INSTRUCTIONS:
1 - Answer these questions about the incenter derivation, marking each answer (a), (b) or (c):
(a) What expression does the derivation recall for IA^2?
(b) According to Lemma 2, what does HA^2 equal?
(c) Which expression does the derivation leave for the reader to compute?
2 - In one to three sentences, explain how the incenter derivation says Lemma 2 can be seen.
3 - Reproduce everything in the incenter derivation from "Using lemma 1, we" down to "get the equality.".

PASSAGE FOR REVIEW:
- - - - -

Your question is very interesting. Let me give my idea.
Firstly, we will compute $IG$. Note that we have $$\vec{GA} + \vec{GB} + \vec{GC} = \vec{0}.$$ Then, $$3\vec{IG} = \vec{IA} + \vec{IB} + \vec{IC}.$$
$$9IG^2 = \sum_{\circlearrowleft} IA^2 + 2\sum_{\circlearrowleft}\vec{IA}\vec{IB} $$
Recall that $IA^2 = r^2 + (s-a)^2$ (I don't go to this detail, but you can see it easily), and $2\vec{IA}\vec{IB} = IA^2 + IB^2 - AB^2$.
Then, one has: \begin{eqnarray}9IG^2 &=& 3\sum_{\circlearrowleft} IA^2 - \sum_{\circlearrowleft} a^2 = 9r^2 + 3[(s-a)^2 + (s-b)^2 + (s-c)^2] - (a^2+b^2+c^2) \\ &=& 9r^2 + 5s^2 - 4(ab+bc+ca). \ \ \ (1)\end{eqnarray}
Now, use the Heron's formula, we have $$S = sr = \sqrt{s(s-a)(s-b)(s-c)}$$.
So, $$sr^2 = s^3 - s^2(a+b+c) + s(ab+bc+ca) - abc = - s^3 + s(ab+bc+ca) -abc.$$
Note that $abc= 4RS = 4Rrs$. We get $$sr^2 = -s^3 + s(ab+bc+ca) -4Rrs$$ or $$ab+bc+ca = r^2+s^2+4Rr\ \ \ \ (2)$$
Substitute (2) to (1), we get $$9IG^2 = 9r^2 + 5s^2 - 4(r^2 + s^2 + 4Rr) = 5r^2 + s^2 - 16Rr.$$
EDIT: Let me compute the $IH$. I use two lemmas.
Lemma 1 One has $$a\vec{IA} + b\vec{IB} + c\vec{IC} = \vec{0}.$$
Lemma 2 One has $$HA^2 = 4R^2 - a^2; HB^2 = 4R^2 - b^2; HC^2 = 4R^2-c^2.$$
I don't give the detail prove of two above lemmas, but you can see it like this:
- lemma 1: the bisector of angle A divides the side $BC$ by ratio $b:c$, and so on with two other bisectors.
- lemma 2: it is easy to use the Euler line, which implies that $HA$ is two times of the distance from the circumcenter to the side $BC$.
Using lemma 1, we have $$2s \vec{HI} = a\vec{HA} + b\vec{HB} + c\vec{HC}.$$
Then, \begin{eqnarray}4s^2 HI^2 &=& \sum_{\circlearrowleft} a^2HA^2 + 2\sum_{\circlearrowleft} ab \vec{HA}\vec{HB}\\
&=& \sum_{\circlearrowleft} a^2(4R^2 - a^2) + \sum_{\circlearrowleft} ab (HA^2 + HB^2 -AB^2)\ \ \ \ \ \mbox{(using the lemma 2)}\\
&=& 4R^2(a^2+b^2+c^2) - (a^4+b^4+c^4) + \sum_{\circlearrowleft} ab (8R^2 - a^2-b^2-c^2) \\
&=& 4R^2(a^2+b^2+c^2 + 2ab +2bc +2ca) - (a^4+b^4+c^4) - (ab+bc+ca)(a^2+b^2+c^2) \\
&=& 16R^2s^2 - (a^4+b^4+c^4) - (ab+bc+ca)(a^2+b^2+c^2).\end{eqnarray}
I leave the part $(a^4+b^4+c^4) + (ab+bc+ca)(a^2+b^2+c^2)$ for you, because of the simple but long computation.
I give the answer, $$4s^2IH^2 = 16R^2s^2 + 16Rrs^2 + 12r^2s^2 - 4s^4.$$
Then, you get the equality.

- - - - -

EXERCISE DATA:

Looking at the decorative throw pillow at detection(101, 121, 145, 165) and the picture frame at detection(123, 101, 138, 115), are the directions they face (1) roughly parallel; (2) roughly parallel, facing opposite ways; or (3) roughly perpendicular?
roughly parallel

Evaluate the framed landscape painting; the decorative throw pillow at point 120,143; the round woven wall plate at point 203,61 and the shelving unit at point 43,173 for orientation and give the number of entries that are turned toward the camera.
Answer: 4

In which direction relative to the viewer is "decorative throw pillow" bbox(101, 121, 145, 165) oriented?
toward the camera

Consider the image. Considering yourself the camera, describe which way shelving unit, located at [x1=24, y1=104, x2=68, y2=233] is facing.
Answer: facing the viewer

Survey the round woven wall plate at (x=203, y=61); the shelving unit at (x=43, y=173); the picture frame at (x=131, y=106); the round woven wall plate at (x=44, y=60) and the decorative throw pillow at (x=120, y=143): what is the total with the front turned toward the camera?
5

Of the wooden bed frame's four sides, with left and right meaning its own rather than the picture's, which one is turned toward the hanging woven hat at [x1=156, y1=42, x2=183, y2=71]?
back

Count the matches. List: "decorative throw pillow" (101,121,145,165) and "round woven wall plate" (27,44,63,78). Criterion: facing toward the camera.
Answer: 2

- - - - -

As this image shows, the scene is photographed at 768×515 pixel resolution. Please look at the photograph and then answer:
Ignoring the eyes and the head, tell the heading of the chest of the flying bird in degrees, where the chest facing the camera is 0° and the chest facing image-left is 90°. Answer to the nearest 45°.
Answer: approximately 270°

- - - - -

ANSWERS TO THE EXERCISES:
1 -
(a) IA^2 = r^2 + (s-a)^2.
(b) HA^2 = 4R^2 - a^2.
(c) (a^4+b^4+c^4) + (ab+bc+ca)(a^2+b^2+c^2).

2 - The derivation says Lemma 2 follows easily from the Euler line. The Euler line implies that HA is twice the distance from the circumcenter to side BC.

3 -
Using lemma 1, we have $$2s \vec{HI} = a\vec{HA} + b\vec{HB} + c\vec{HC}.$$
Then, \begin{eqnarray}4s^2 HI^2 &=& \sum_{\circlearrowleft} a^2HA^2 + 2\sum_{\circlearrowleft} ab \vec{HA}\vec{HB}\\
&=& \sum_{\circlearrowleft} a^2(4R^2 - a^2) + \sum_{\circlearrowleft} ab (HA^2 + HB^2 -AB^2)\ \ \ \ \ \mbox{(using the lemma 2)}\\
&=& 4R^2(a^2+b^2+c^2) - (a^4+b^4+c^4) + \sum_{\circlearrowleft} ab (8R^2 - a^2-b^2-c^2) \\
&=& 4R^2(a^2+b^2+c^2 + 2ab +2bc +2ca) - (a^4+b^4+c^4) - (ab+bc+ca)(a^2+b^2+c^2) \\
&=& 16R^2s^2 - (a^4+b^4+c^4) - (ab+bc+ca)(a^2+b^2+c^2).\end{eqnarray}
I leave the part $(a^4+b^4+c^4) + (ab+bc+ca)(a^2+b^2+c^2)$ for you, because of the simple but long computation.
I give the answer, $$4s^2IH^2 = 16R^2s^2 + 16Rrs^2 + 12r^2s^2 - 4s^4.$$
Then, you get the equality.